Il y eut une conscription dont Julien fut exempté en sa qualité de séminariste. Cette circonstance l’émut profondément. Voilà donc passé à jamais l’instant où, vingt ans plus tôt, une vie héroïque eût commencé pour moi!

Il se promenait seul dans le jardin du séminaire, il entendit parler entre eux des maçons qui travaillaient au mur de clôture.

– Eh bien! y faut partir, v’là une nouvelle conscription.

– Dans le temps de l’autre, à la bonne heure! un maçon y devenait officier, y devenait général, on a vu ça.

– Va-t’en voir maintenant! il n’y a que les gueux qui partent. Celui qui a de quoi reste au pays.

– Qui est né misérable, reste misérable, et v’là.

– Ah çà, est-ce bien vrai ce qu’ils disent, que l’autre est mort? reprit un troisième maçon.

– Ce sont les gros qui disent ça, vois-tu! l’autre leur faisait peur.

– Quelle différence, comme l’ouvrage allait de son temps! Et dire qu’il a été trahi par ses maréchaux! Faut-y être traître!

Cette conversation consola un peu Julien. En s’éloignant, il répétait avec un soupir:

Le seul roi dont le peuple ait gardé la mémoire!

Le temps des examens arriva. Julien répondit d’une façon brillante; il vit que Chazel lui-même cherchait à montrer tout son savoir.

Le premier jour, les examinateurs nommés par le fameux grand vicaire de Frilair furent très contrariés de devoir toujours porter le premier ou tout au plus le second, sur leur liste, ce Julien Sorel, qui leur était signalé comme le Benjamin de l’abbé Pirard. Il y eut des paris au séminaire, que dans la liste de l’examen général, Julien aurait le numéro premier, ce qui emportait l’honneur de dîner chez Monseigneur l’évêque.

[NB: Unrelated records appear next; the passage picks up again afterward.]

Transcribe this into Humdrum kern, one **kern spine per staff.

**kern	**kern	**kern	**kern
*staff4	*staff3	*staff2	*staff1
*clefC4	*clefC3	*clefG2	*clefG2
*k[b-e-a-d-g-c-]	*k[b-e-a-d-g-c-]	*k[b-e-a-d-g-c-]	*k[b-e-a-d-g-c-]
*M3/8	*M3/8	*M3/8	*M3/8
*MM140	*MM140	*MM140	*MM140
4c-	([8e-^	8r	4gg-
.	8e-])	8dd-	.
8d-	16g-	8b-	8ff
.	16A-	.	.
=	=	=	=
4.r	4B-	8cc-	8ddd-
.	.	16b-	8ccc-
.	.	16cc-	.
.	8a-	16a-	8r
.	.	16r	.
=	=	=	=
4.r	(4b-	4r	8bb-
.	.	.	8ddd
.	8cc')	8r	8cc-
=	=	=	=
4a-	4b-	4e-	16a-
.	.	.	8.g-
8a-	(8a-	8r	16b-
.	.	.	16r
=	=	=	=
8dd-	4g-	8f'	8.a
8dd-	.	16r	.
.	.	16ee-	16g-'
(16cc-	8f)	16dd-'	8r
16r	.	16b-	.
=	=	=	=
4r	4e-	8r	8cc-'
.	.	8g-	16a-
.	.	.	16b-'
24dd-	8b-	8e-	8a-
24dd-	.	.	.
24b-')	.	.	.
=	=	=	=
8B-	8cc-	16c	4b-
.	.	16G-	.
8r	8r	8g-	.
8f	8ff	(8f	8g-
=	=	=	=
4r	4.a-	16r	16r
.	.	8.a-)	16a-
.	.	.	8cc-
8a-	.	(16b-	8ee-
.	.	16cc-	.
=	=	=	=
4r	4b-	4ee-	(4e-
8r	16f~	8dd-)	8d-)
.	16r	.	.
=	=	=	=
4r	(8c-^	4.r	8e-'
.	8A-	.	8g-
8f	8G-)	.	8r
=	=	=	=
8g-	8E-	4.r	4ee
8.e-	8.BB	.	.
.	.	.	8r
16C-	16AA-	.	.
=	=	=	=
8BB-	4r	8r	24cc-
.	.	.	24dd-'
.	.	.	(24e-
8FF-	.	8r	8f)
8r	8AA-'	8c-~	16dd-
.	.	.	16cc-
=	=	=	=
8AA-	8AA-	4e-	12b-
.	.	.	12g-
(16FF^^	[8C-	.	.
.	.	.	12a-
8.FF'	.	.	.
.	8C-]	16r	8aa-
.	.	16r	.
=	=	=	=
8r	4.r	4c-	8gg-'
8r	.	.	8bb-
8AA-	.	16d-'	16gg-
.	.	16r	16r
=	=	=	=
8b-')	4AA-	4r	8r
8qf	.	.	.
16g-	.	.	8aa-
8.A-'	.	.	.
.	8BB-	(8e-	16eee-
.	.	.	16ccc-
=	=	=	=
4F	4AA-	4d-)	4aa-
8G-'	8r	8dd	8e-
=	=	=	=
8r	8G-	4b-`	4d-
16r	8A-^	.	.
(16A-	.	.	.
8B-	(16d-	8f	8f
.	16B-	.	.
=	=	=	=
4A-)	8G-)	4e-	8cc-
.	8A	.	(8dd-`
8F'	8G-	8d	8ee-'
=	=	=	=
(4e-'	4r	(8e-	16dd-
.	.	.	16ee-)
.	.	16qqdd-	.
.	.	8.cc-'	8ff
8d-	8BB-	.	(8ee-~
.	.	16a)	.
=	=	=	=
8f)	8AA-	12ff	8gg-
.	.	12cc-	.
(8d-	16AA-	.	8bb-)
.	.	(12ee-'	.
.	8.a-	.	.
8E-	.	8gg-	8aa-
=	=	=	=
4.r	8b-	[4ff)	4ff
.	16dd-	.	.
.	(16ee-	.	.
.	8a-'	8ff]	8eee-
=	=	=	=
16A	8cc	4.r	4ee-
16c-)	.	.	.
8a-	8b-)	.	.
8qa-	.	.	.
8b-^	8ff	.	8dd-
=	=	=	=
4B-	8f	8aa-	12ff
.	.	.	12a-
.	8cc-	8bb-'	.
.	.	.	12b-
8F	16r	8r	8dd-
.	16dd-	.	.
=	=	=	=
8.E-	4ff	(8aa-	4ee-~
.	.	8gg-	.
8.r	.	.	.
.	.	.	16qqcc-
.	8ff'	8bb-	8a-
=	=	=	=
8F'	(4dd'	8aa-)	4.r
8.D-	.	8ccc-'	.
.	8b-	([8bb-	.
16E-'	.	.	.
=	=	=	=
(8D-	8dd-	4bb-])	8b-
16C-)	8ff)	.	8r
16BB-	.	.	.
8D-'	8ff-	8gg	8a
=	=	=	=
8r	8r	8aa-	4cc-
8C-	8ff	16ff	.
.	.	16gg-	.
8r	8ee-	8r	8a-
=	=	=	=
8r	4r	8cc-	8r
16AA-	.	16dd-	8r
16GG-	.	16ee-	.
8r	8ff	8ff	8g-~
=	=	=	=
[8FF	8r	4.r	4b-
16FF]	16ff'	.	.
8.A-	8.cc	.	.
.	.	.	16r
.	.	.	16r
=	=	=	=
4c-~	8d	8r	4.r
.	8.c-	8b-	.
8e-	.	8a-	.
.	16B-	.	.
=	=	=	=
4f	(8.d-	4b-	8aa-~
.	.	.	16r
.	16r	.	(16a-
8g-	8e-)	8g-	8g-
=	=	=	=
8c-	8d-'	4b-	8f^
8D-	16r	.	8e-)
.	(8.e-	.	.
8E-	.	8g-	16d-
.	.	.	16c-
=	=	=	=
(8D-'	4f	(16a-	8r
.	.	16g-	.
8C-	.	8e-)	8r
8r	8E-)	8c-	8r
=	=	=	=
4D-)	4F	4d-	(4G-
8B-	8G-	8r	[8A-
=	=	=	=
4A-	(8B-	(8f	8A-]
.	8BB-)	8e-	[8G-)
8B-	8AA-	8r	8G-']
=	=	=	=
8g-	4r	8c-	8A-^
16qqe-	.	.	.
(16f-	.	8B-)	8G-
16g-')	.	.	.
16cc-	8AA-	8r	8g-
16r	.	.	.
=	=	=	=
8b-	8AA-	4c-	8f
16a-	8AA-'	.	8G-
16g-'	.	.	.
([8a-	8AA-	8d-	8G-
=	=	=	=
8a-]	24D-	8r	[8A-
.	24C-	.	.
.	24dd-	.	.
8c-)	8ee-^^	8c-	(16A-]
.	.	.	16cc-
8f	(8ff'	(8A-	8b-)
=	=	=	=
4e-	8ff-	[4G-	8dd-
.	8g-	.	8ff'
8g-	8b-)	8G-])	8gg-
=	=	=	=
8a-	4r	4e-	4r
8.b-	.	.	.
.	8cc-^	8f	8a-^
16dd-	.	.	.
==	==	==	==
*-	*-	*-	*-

Mais à la fin d’une séance, où il avait été question des Pères de l’Église, un examinateur adroit, après avoir interrogé Julien sur saint Jérôme, et sa passion pour Cicéron, vint à parler d’Horace, de Virgile et des autres auteurs profanes. À l’insu de ses camarades, Julien avait appris par cœur un grand nombre de passages de ces auteurs. Entraîné par ses succès, il oublia le lieu où il était, et, sur la demande réitérée de l’examinateur, récita et paraphrasa avec feu plusieurs odes d’Horace. Après l’avoir laissé s’enferrer pendant vingt minutes, tout à coup l’examinateur changea de visage et lui reprocha avec aigreur le temps qu’il avait perdu à ces études profanes, et les idées inutiles ou criminelles qu’il s’était mises dans la tête.